NOMOS - Gold Watches & the Best Value at the Show | Watches & Wonders 2026
18m
While the rest of Watches & Wonders 2026 pushes prices skyward, NOMOS Glashütte does the opposite. Tim Mosso sits down with NOMOS's Ines for an extensive walkthrough of everything the German manufacture brought to Geneva this year.
The Club Sport World Timer gets a new wide silver-plated dial — the cleanest, most accessible version of last year's breakout dual time zone watch. 40mm, 100m water resistance, automatic winding, luminescence, and world timer functionality at $5,580. Probably the only price drop you'll see at the show.
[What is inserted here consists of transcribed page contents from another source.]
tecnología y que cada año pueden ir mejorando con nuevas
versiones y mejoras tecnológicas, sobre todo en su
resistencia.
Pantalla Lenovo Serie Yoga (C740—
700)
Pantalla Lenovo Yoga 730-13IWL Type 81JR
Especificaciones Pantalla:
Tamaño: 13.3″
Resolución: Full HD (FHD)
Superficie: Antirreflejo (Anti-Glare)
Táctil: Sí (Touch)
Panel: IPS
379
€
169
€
The Tangente Neomatik 38 Update is a clever one — "update" is both the name and a play on words. NOMOS's patented new date display has the numerals 1–31 circling the outer dial with two red markers indicating the current date. Bidirectional quick-set, 61-01 movement, 50-hour power reserve. In steel from $4,680. In 18k gold with blued hands and a unique buckle at $16,400 — NOMOS entering a gap in the market nobody else has filled: an in-house movement gold watch under $20,000.
Twice Unique is the most limited thing at the show. Five pairs of watches — Tangente, Tetra, Orion, Ludwig, and Tangente Update — each in both gold and stainless steel. You buy them as a pair, you can't separate the siblings. The dials are one-of-a-kind across three artist collaborations: the Glashütte Night Sky of 1845 with SuperLuminova stars that light up under UV; the 1966 collection featuring textile designs by 91-year-old Paris fashion designer Anna Rés; and Oric, with leaf gold hand-applied by a Berlin-based church gilder. The actual watches on the table are the real client pieces — no press demonstrators exist for these.
Tim and Ines also cover NOMOS's in-house swing system — over 7 years and €11 million of R&D — and what Horween Shell Cordovan leather actually is (hint: it's the same material as an NFL football).